WRITTEN EXERCISE 1:
In the paragraph of the multilayer perceptrons page below that begins "The step functions were the earliest", list every activation function named.

Multilayer Perceptrons

In this section we create multilayer perceptrons by stacking multiple linear layers with non-linear activation functions in between.

Stacking linear classifiers is useless

We could try stacking multiple linear classifiers together. Here is a two layer model:

function multilinear(w, x, ygold)
    y1 = w[1] * x  .+ w[2]
    y2 = w[3] * y1 .+ w[4]
    return softloss(ygold, y2)

Note that instead of using y1 as our prediction, we used it as input to another linear classifier. Intermediate arrays like y1 are known as hidden layers because their contents are not directly visible outside the model.

If you experiment with this model (I suggest using a smaller learning rate, e.g. 0.01), you will see that it performs similarly to the original softmax model. The reason is simple to see if we write the function computed in mathematical notation and do some algebra:

\[\begin{split}\hat{p} &=& \mbox{soft}(W_2 (W_1 x + b_1) + b_2) \\ &=& \mbox{soft}((W_2 W_1)\, x + W_2 b_1 + b_2) \\ &=& \mbox{soft}(W x + b)\end{split}\]

where \(W=W_2 W_1\) and \(b=W_2 b_1 + b_2\). In other words, we still have a linear classifier! No matter how many linear functions you put on top of each other, what you get at the end is still a linear function. So this model has exactly the same representation power as the softmax model. Unless, we add a simple instruction...

Introducing nonlinearities

Here is a slightly modified version of the two layer model:

function mlp(w, x, ygold)
    y1 = relu(w[1] * x .+ w[2])
    y2 = w[3] * y1 .+ w[4]
    return softloss(ygold, y2)

MLP in mlp stands for multilayer perceptron which is one name for this type of model. The only difference with the previous example is the relu() function we introduced in the first line. This is known as the rectified linear unit (or rectifier), and is a simple function defined by relu(x)=max(x,0) applied elementwise to the input array. So mathematically what we are computing is:

\[\begin{split}\hat{p} &=& \mbox{soft}(W_2\, \mbox{relu}(W_1 x + b_1) + b_2) \\\end{split}\]

This cannot be reduced to a linear function, which may not seem like a big difference but what a difference it makes to the model! Here are the learning curves for mlp using a hidden layer of size 64:


Here are the learning curves for the linear model softmax plotted at the same scale for comparison:


We can observe a few things: using MLP instead of a linear model brings the training error from 6.7% to 0 and the test error from 7.5% to 2.0%. There is still overfitting: the test error is not as good as the training error, but the model has no problem classifying the training data (all 60,000 examples) perfectly!

Types of nonlinearities (activation functions)

The functions we throw between linear layers to break the linearity are called nonlinearities or activation functions. Here are some activation functions that have been used as nonlinearities:


The step functions were the earliest activation functions used in the perceptrons of 1950s. Unfortunately they do not give a useful derivative that can be used for training a multilayer model. Sigmoid and tanh (sigm and tanh in Knet) became popular in 1980s as smooth approximations to the step functions and allowed the application of the backpropagation algorithm. Modern activation functions like relu and maxout are piecewise linear. They are computationally inexpensive (no exponentials), and perform well in practice. We are going to use relu in most of our models. Here is the backward passes for sigmoid, tanh, and relu:

function forward backward
sigmoid \(y = \frac{1}{1+e^{-x}}\) \(\nabla_x J = y\,(1-y) \nabla_y J\)

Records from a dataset
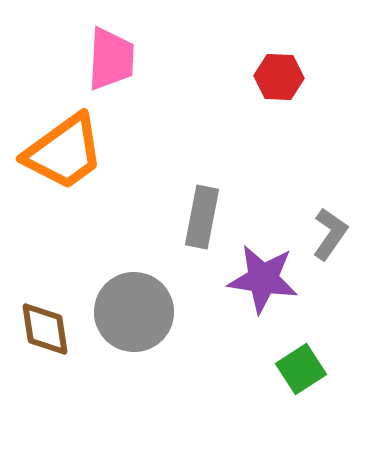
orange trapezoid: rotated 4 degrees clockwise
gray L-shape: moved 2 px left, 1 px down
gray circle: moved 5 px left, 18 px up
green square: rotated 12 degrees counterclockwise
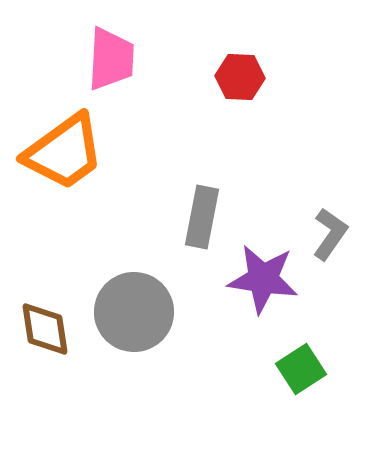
red hexagon: moved 39 px left
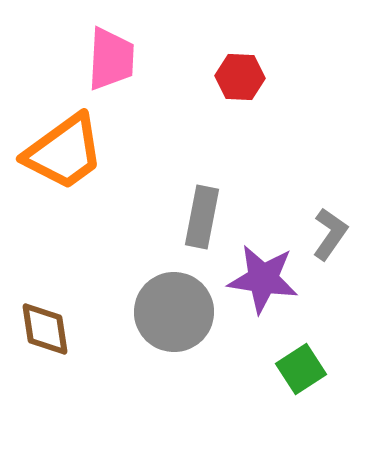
gray circle: moved 40 px right
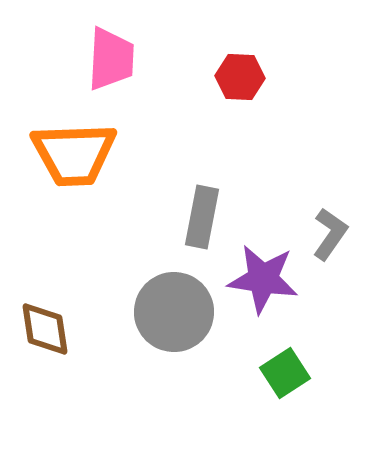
orange trapezoid: moved 10 px right, 2 px down; rotated 34 degrees clockwise
green square: moved 16 px left, 4 px down
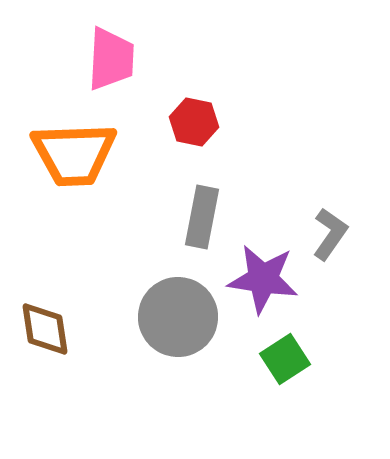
red hexagon: moved 46 px left, 45 px down; rotated 9 degrees clockwise
gray circle: moved 4 px right, 5 px down
green square: moved 14 px up
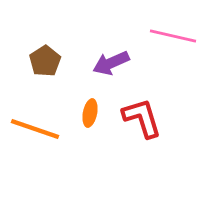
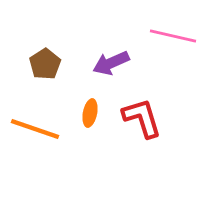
brown pentagon: moved 3 px down
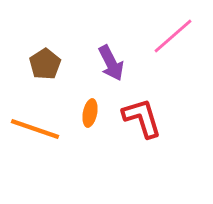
pink line: rotated 54 degrees counterclockwise
purple arrow: rotated 93 degrees counterclockwise
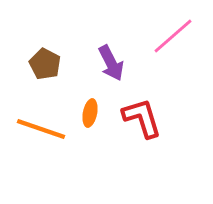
brown pentagon: rotated 12 degrees counterclockwise
orange line: moved 6 px right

WRITTEN EXERCISE 2:
Quote every line of the records above word for word, leaving out the picture lines.

CORRECT RESULT 1:
- Step functions
- Sigmoid
- Tanh
- Relu
- Maxout

CORRECT RESULT 2:
orange trapezoid: rotated 4 degrees clockwise
gray L-shape: moved 2 px left, 1 px down
gray circle: moved 5 px left, 18 px up
green square: rotated 12 degrees counterclockwise
red hexagon: moved 39 px left
gray circle: moved 40 px right
orange trapezoid: moved 10 px right, 2 px down; rotated 34 degrees clockwise
green square: moved 16 px left, 4 px down
red hexagon: moved 46 px left, 45 px down; rotated 9 degrees clockwise
gray circle: moved 4 px right, 5 px down
green square: moved 14 px up
brown pentagon: moved 3 px down
pink line: rotated 54 degrees counterclockwise
purple arrow: rotated 93 degrees counterclockwise
brown pentagon: rotated 12 degrees counterclockwise
orange line: moved 6 px right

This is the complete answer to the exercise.